TASK OBJECTIVE:
Among the entries below, please show each line that carries the word "their".

(Saved data entries)

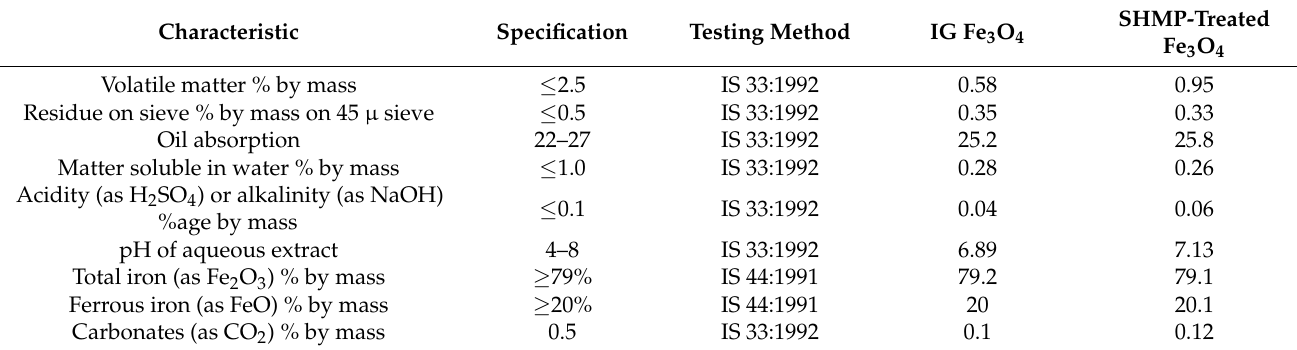
Table 1. Chemical characteristics of IG Fe 3 O 4 and SHMP-treated Fe 3 O 4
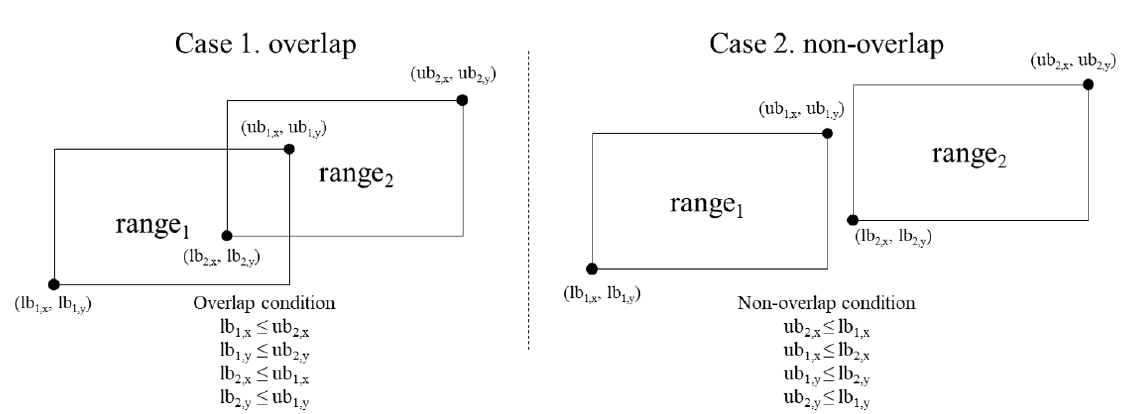
Figure 3. Overlapping and non-overlapping between two regions in the ASRO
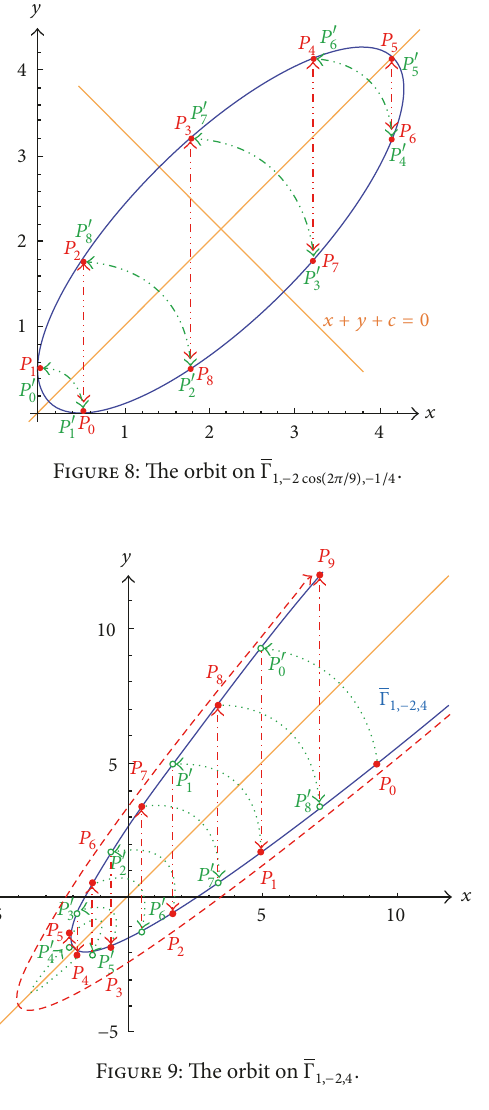
Figure 9: The orbit on Γ 1,−2,4 .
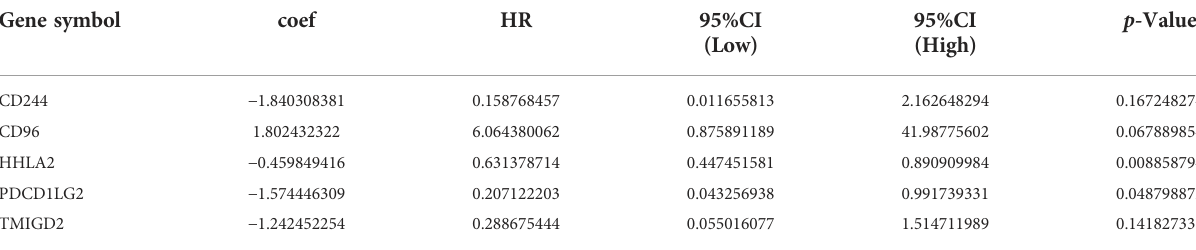
TABLE 2 Multivariate Cox regression of COL10A1 related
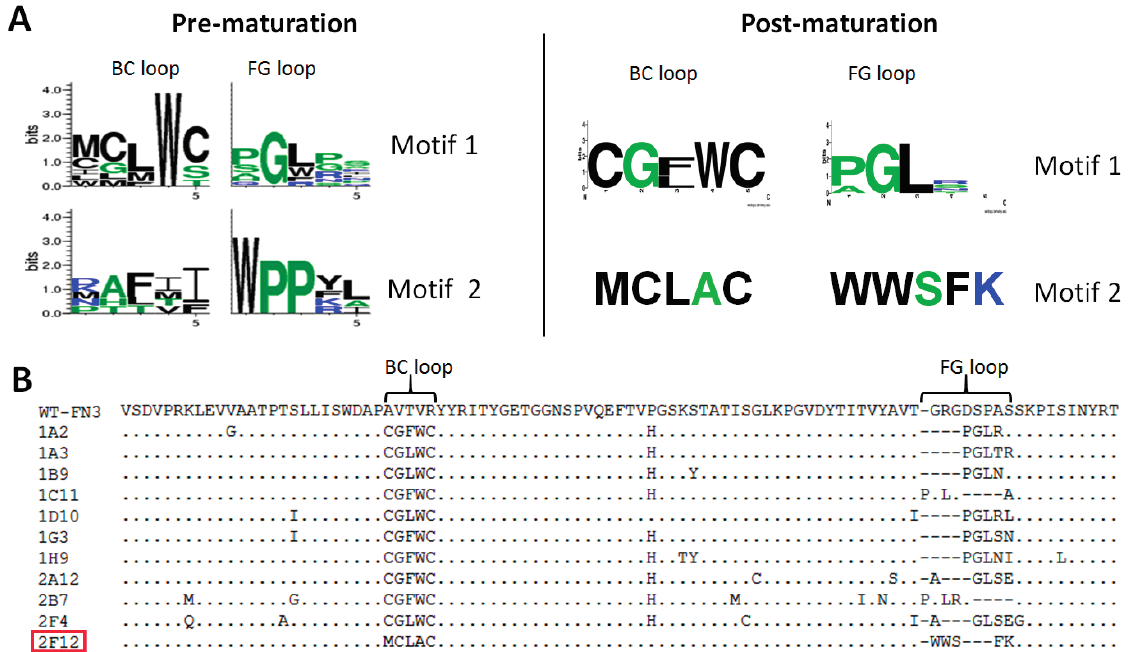
Figure 2. Binding motifs, loop sequences and framework mutations of binders to ubiquitin-conjugating enzyme E2 R1 (CDC34). ( A ) Sequence motifs shared among binders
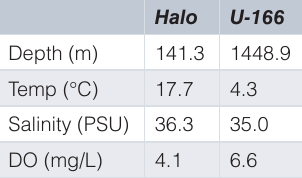
Table 1. Hydrographic conditions of water column samples collected proximate to two steel shipwrecks Halo and U-166 in the northern part of Gulf of Mexico. The depth, temperature, salinity and dissolved oxygen (DO) for the water samples collected from Halo and U-166 are listed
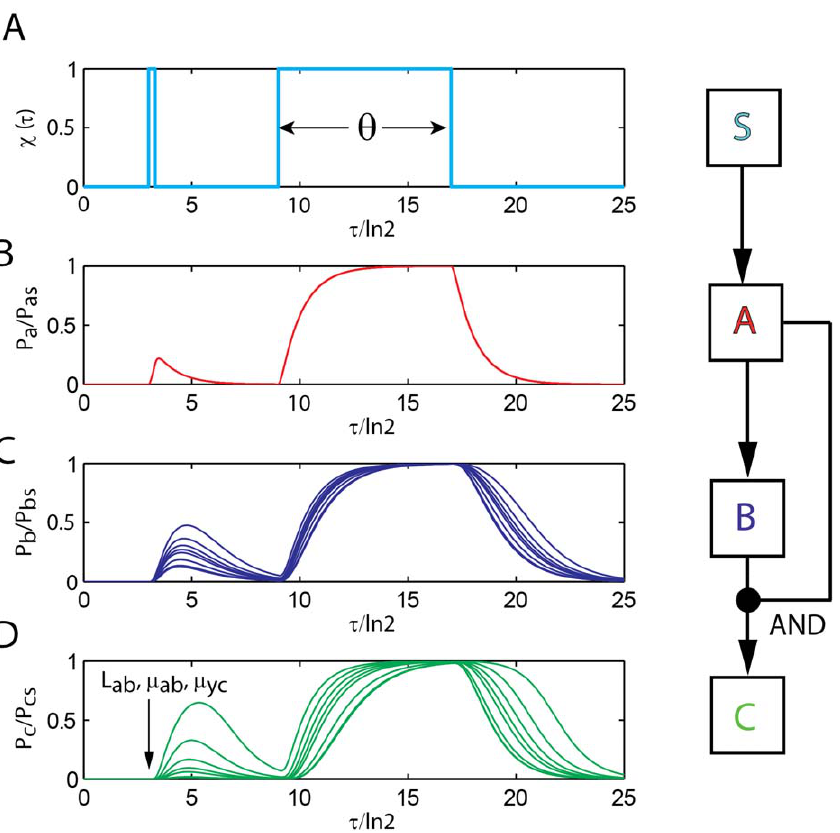
Figure 3. Dependency of filtering efficiency of P-P type (C1 type with AND-logic) FFL on the set of binding parameters (cid:2) mm . Here the general settings are: (cid:2) ww =0.12, (cid:2) vv =0.0003, (cid:2) ss =4, T =25 generation times, and (cid:2) mm was varied as (0.1, 0.2, 0.3, 0.4, 0.5, 1, 3 and 5). A. Input signal at the promoter of TF gene A. This has one short rectangular pulse with a width of h = 0.3 and a large one with h = 8 all are measured in terms of number of generation times. B. TF gene A responds similarly for all values of (cid:2) mm to both the signals irrespective of the binding strengths. The response seems to be proportional to the pulse width h without any delay. C. As binding strength increase, the response of B also increases proportionately. D. There exists a cutoff value of (cid:2) mm above which the expression level of TF gene C is practically zero. With the current settings, this cutoff seems to occur at (cid:2) mm =1. Arrow shows the increasing direction of (cid:2) mm .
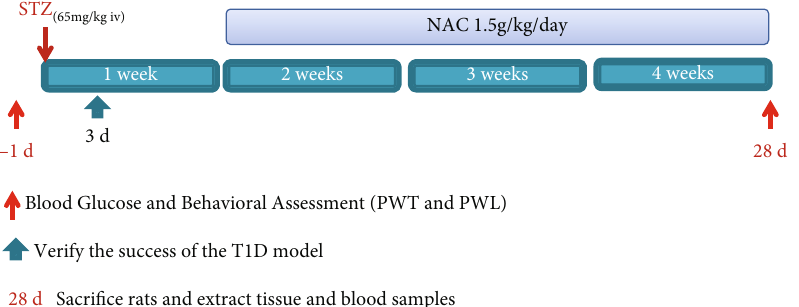
Figure 1: Schematic and timeline of the experimental design. PWT =paw withdrawal threshold; PWL =paw withdrawal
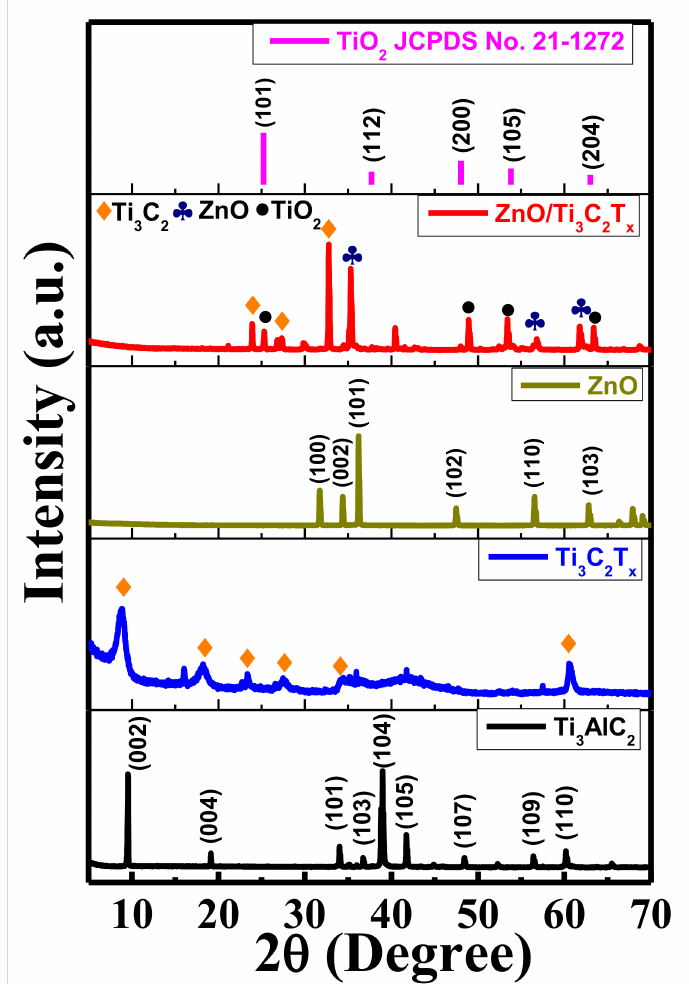
Figure 1. XRD patterns of the Ti 3 AlC 2 MAX phase, Ti 3 C 2 T x MXene, pure ZnO, and ZnO / Ti 3 C 2 T x hybrid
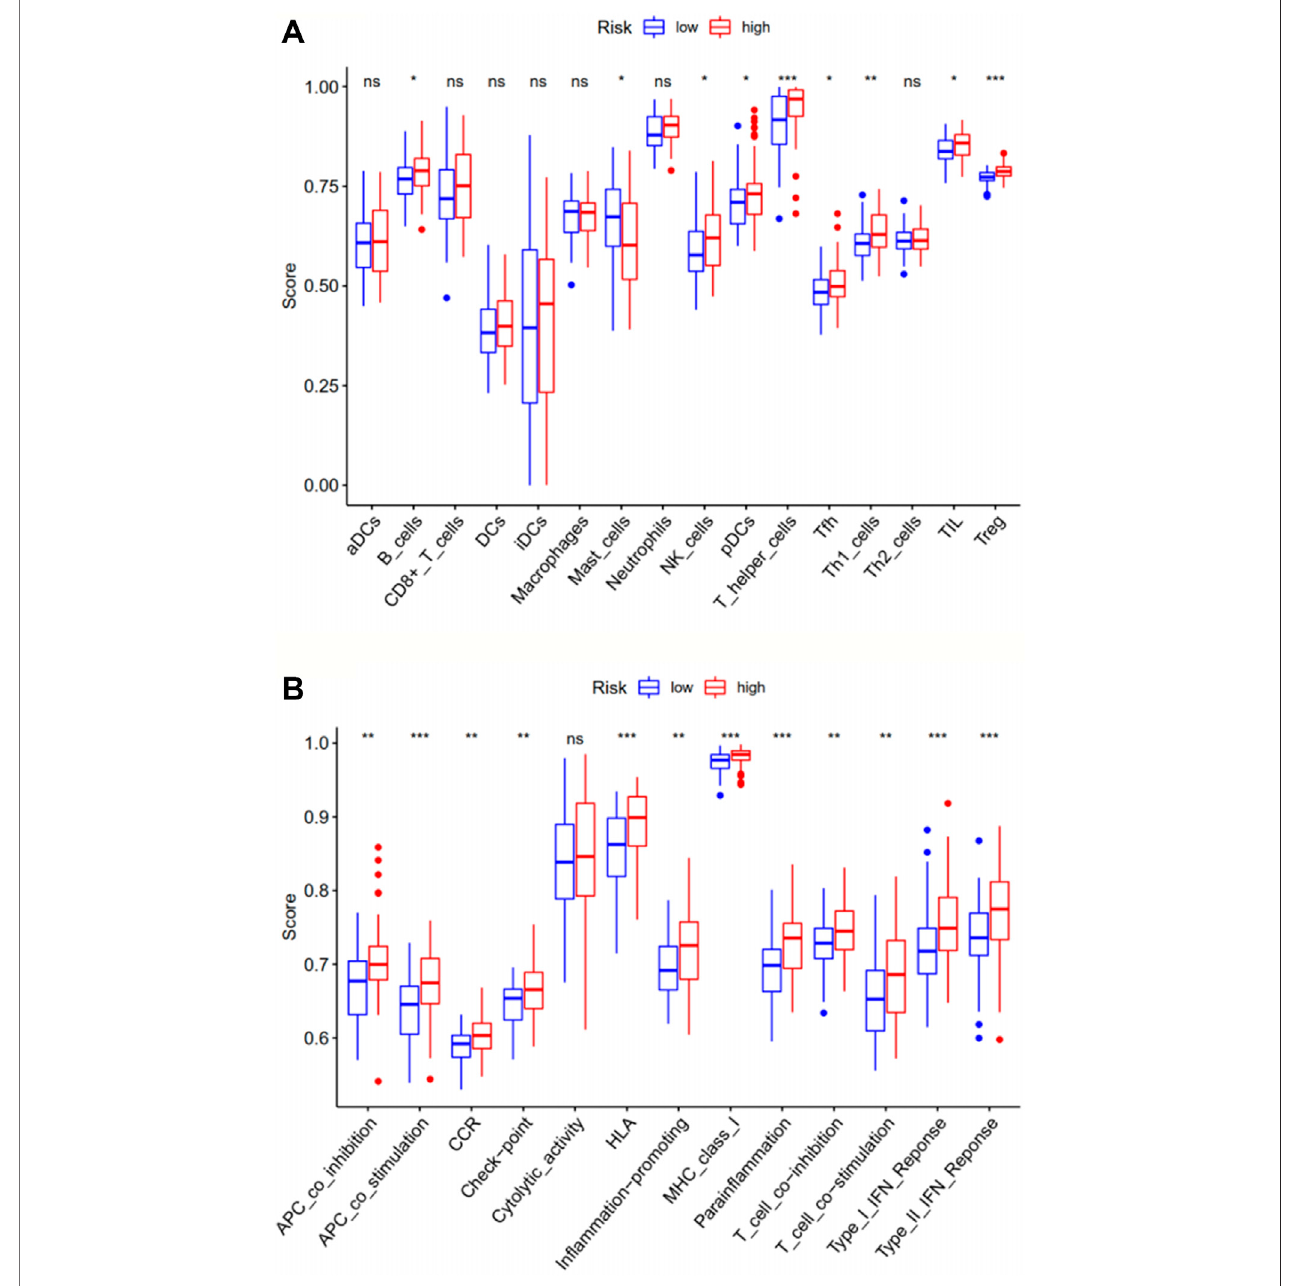
FIGURE5| ThessGSEAanalysiscomparesimmunecells( A )andimmune-relatedfunctions( B )betweenthetworiskgroupsinthetrainingsetTCGA-LAML.***, p < 0.001; **, p < 0.01; *, p < 0.05; ns, p > 0.05. ssGSEA: single-sample gene set enrichment analysis.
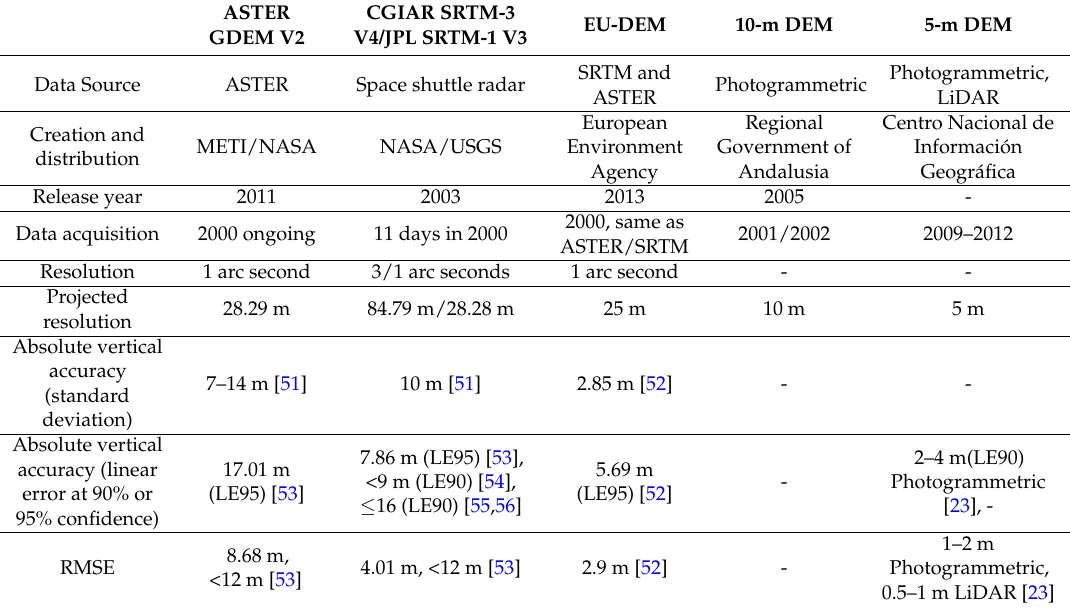
Table 1. Basic information about the applied DEMs [21–23,51–56].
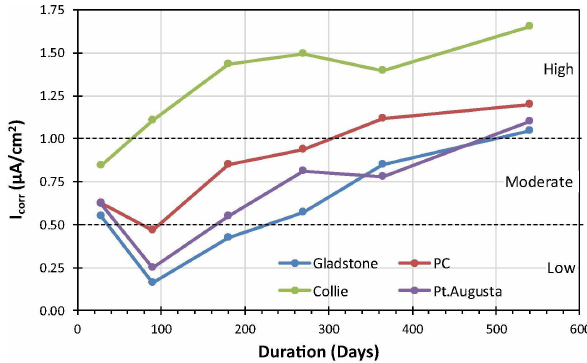
Figure 14: Corrosion rate of geopolymer and PC concrete specimens, immersed in 3% NaCl solution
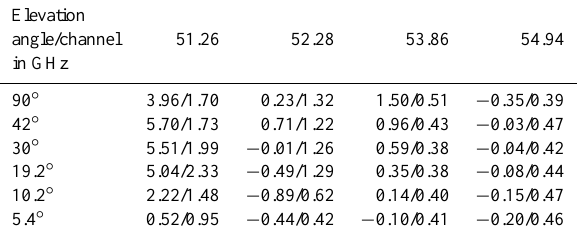
Fig. 3. TB offset time series at 90 ◦ elevation for 6 HATPRO V-band channels: TB(measured by MWR)-TB(simulated from sonde). The thick Figure 3 : TB offset time series at 90° elevation for 6 HATPRO V-band channels: TB(measured by 621 vertical lines indicate the absolute calibration times with liquid nitrogen. MWR)-TB(simulated from sonde). The thick vertical lines indicate the absolute calibration times with 622 Table 3. Clear sky offsets (MWR – simulated from sonde) and their standard deviations (both in K) for the MWR elevation angles and optically thin V-band frequency channels during the period between the fourth and fifth LN 2 calibration (268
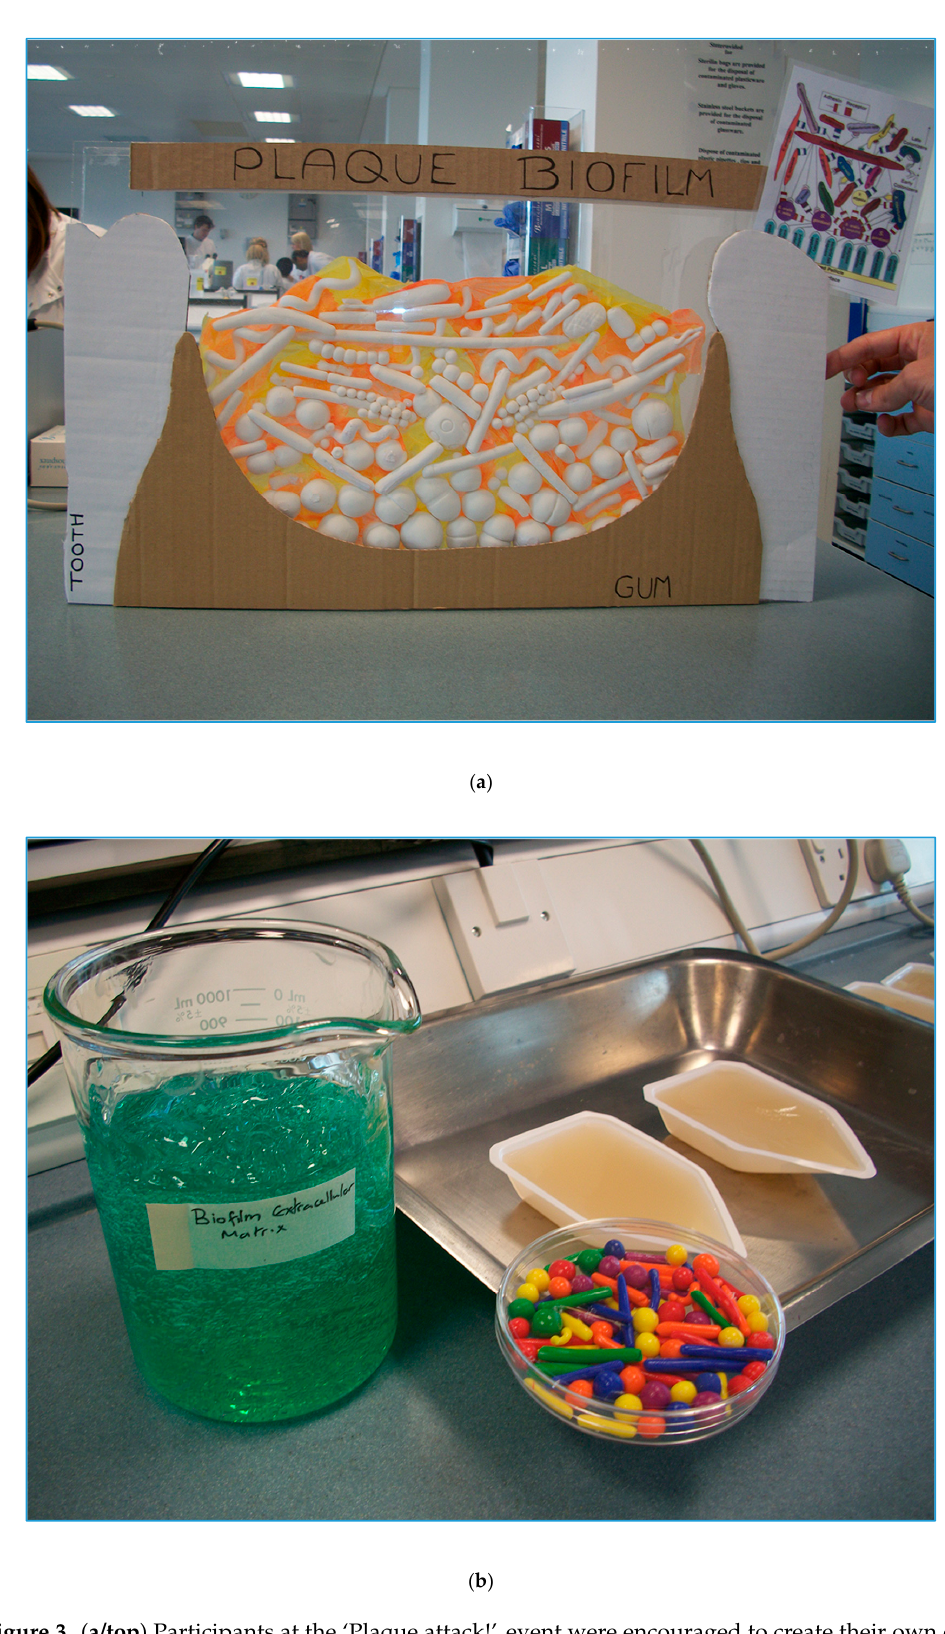
Figure 3. ( a / top ) Participants at the ‘Plaque attack!’ event were encouraged to create their own oral bacteria flora from modelling clay, which was assembled into the oral biofilm representation here shown. ( b / bottom ) Participants were encouraged to ‘destroy a biofilm’ by removing bacteria (coloured plastic pieces) encased in biofilm extracellular matrix (hair gel) with a spray bottle filled with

EXERCISE OUTPUT:
Fig. 3. TB offset time series at 90 ◦ elevation for 6 HATPRO V-band channels: TB(measured by MWR)-TB(simulated from sonde). The thick Figure 3 : TB offset time series at 90° elevation for 6 HATPRO V-band channels: TB(measured by 621 vertical lines indicate the absolute calibration times with liquid nitrogen. MWR)-TB(simulated from sonde). The thick vertical lines indicate the absolute calibration times with 622 Table 3. Clear sky offsets (MWR – simulated from sonde) and their standard deviations (both in K) for the MWR elevation angles and optically thin V-band frequency channels during the period between the fourth and fifth LN 2 calibration (268
Figure 3. ( a / top ) Participants at the ‘Plaque attack!’ event were encouraged to create their own oral bacteria flora from modelling clay, which was assembled into the oral biofilm representation here shown. ( b / bottom ) Participants were encouraged to ‘destroy a biofilm’ by removing bacteria (coloured plastic pieces) encased in biofilm extracellular matrix (hair gel) with a spray bottle filled with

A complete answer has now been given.